◆ Given instruction ◆
Which lines in the rows below contain the string "xmlns"? Show each of those lines, matching case exactly.

(Rows from a dataset)
::::::
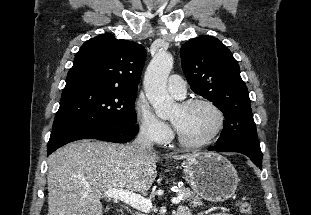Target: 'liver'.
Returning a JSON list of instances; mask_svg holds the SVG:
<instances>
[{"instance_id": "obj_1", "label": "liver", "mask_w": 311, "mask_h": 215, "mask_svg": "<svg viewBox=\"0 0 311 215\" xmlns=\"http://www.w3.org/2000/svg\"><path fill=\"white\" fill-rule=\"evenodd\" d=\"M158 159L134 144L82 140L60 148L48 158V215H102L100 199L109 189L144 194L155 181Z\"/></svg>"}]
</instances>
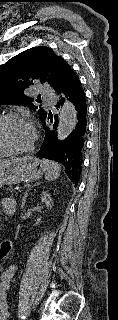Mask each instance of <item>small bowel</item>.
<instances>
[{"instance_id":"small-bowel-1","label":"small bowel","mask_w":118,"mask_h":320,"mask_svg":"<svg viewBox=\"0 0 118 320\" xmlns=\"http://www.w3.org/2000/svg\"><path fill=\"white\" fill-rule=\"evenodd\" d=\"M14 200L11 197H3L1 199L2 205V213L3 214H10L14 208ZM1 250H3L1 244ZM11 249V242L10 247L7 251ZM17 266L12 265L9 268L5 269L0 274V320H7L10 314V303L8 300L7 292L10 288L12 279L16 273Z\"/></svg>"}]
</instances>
::::::
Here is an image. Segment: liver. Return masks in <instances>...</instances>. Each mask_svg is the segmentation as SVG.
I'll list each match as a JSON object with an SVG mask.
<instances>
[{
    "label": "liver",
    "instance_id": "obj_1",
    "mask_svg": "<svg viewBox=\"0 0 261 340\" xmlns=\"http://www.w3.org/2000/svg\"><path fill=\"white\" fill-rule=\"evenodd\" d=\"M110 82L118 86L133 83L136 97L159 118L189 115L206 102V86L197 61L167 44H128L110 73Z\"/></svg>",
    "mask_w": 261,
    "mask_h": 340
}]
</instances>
::::::
◆ Output of the exercise ◆
[{"instance_id": "obj_1", "label": "liver", "mask_w": 311, "mask_h": 215, "mask_svg": "<svg viewBox=\"0 0 311 215\" xmlns=\"http://www.w3.org/2000/svg\"><path fill=\"white\" fill-rule=\"evenodd\" d=\"M158 159L134 144L82 140L60 148L48 158V215H102L100 199L109 189L144 194L155 181Z\"/></svg>"}]
[{"instance_id":"small-bowel-1","label":"small bowel","mask_w":118,"mask_h":320,"mask_svg":"<svg viewBox=\"0 0 118 320\" xmlns=\"http://www.w3.org/2000/svg\"><path fill=\"white\" fill-rule=\"evenodd\" d=\"M14 200L11 197H3L1 199L2 205V213L3 214H10L14 208ZM1 250H3L1 244ZM11 249V242L10 247L7 251ZM17 266L12 265L9 268L5 269L0 274V320H7L10 314V303L8 300L7 292L10 288L12 279L16 273Z\"/></svg>"}]
    "mask_svg": "<svg viewBox=\"0 0 261 340\" xmlns=\"http://www.w3.org/2000/svg\"><path fill=\"white\" fill-rule=\"evenodd\" d=\"M110 82L118 86L133 83L136 97L159 118L189 115L206 102V86L197 61L167 44H128L110 73Z\"/></svg>",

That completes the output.